▶ [YOUR ASSIGNMENT]
Replace "Doctor Fleming" with "Doctor Marañón" throughout the entries below, and write the text out again with nothing else changed. Leave the picture markers out of your version.

====== GIVEN ENTRIES ======

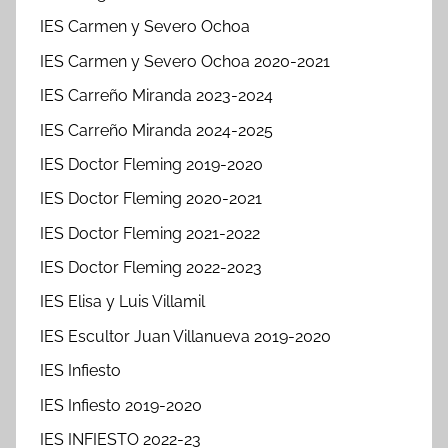
IES Carmen y Severo Ochoa
IES Carmen y Severo Ochoa 2020-2021
IES Carreño Miranda 2023-2024
IES Carreño Miranda 2024-2025
IES Doctor Fleming 2019-2020
IES Doctor Fleming 2020-2021
IES Doctor Fleming 2021-2022
IES Doctor Fleming 2022-2023
IES Elisa y Luis Villamil
IES Escultor Juan Villanueva 2019-2020
IES Infiesto
IES Infiesto 2019-2020
IES INFIESTO 2022-23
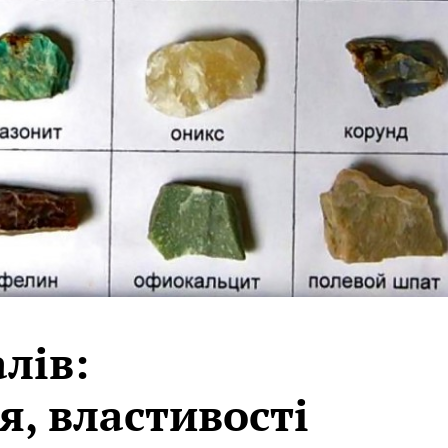
лів:
я, властивості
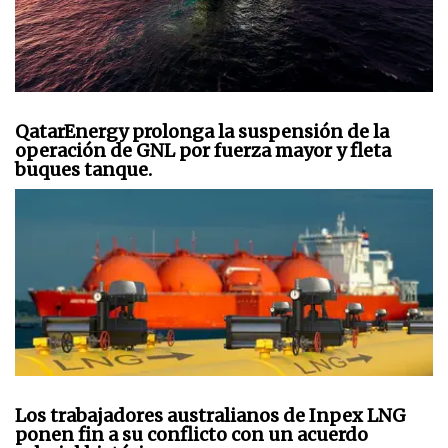
QatarEnergy prolonga la suspensión de la
operación de GNL por fuerza mayor y fleta
buques tanque.
Los trabajadores australianos de Inpex LNG
ponen fin a su conflicto con un acuerdo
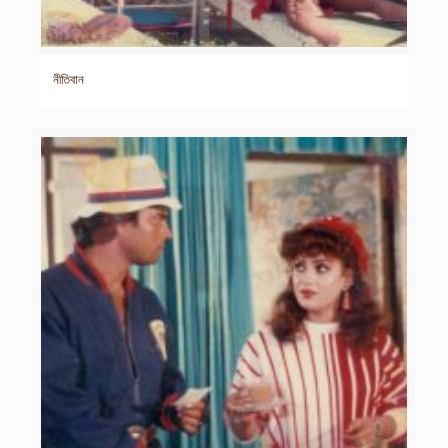
নীতিবান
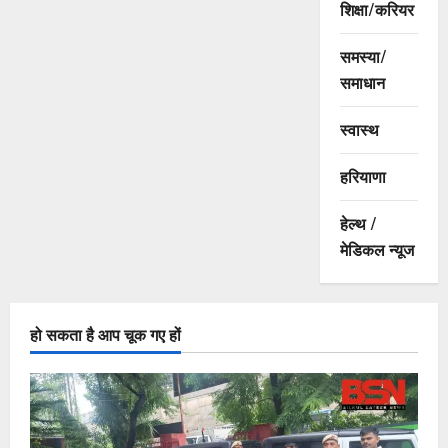
शिक्षा/करियर
समस्या/
समाधान
स्वास्थ
हरियाणा
हेल्थ /
मेडिकल न्यूज
हो सकता है आप चूक गए हों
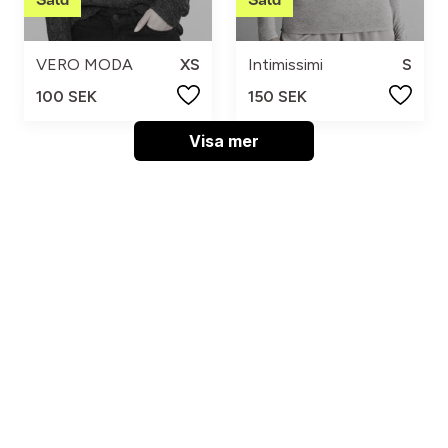
VERO MODA
XS
Intimissimi
S
100 SEK
150 SEK
Visa mer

======

▶ [SOLUTION]
IES Carmen y Severo Ochoa
IES Carmen y Severo Ochoa 2020-2021
IES Carreño Miranda 2023-2024
IES Carreño Miranda 2024-2025
IES Doctor Marañón 2019-2020
IES Doctor Marañón 2020-2021
IES Doctor Marañón 2021-2022
IES Doctor Marañón 2022-2023
IES Elisa y Luis Villamil
IES Escultor Juan Villanueva 2019-2020
IES Infiesto
IES Infiesto 2019-2020
IES INFIESTO 2022-23
лів:
я, властивості
QatarEnergy prolonga la suspensión de la
operación de GNL por fuerza mayor y fleta
buques tanque.
Los trabajadores australianos de Inpex LNG
ponen fin a su conflicto con un acuerdo
নীতিবান
शिक्षा/करियर
समस्या/
समाधान
स्वास्थ
हरियाणा
हेल्थ /
मेडिकल न्यूज
हो सकता है आप चूक गए हों
VERO MODA
XS
Intimissimi
S
100 SEK
150 SEK
Visa mer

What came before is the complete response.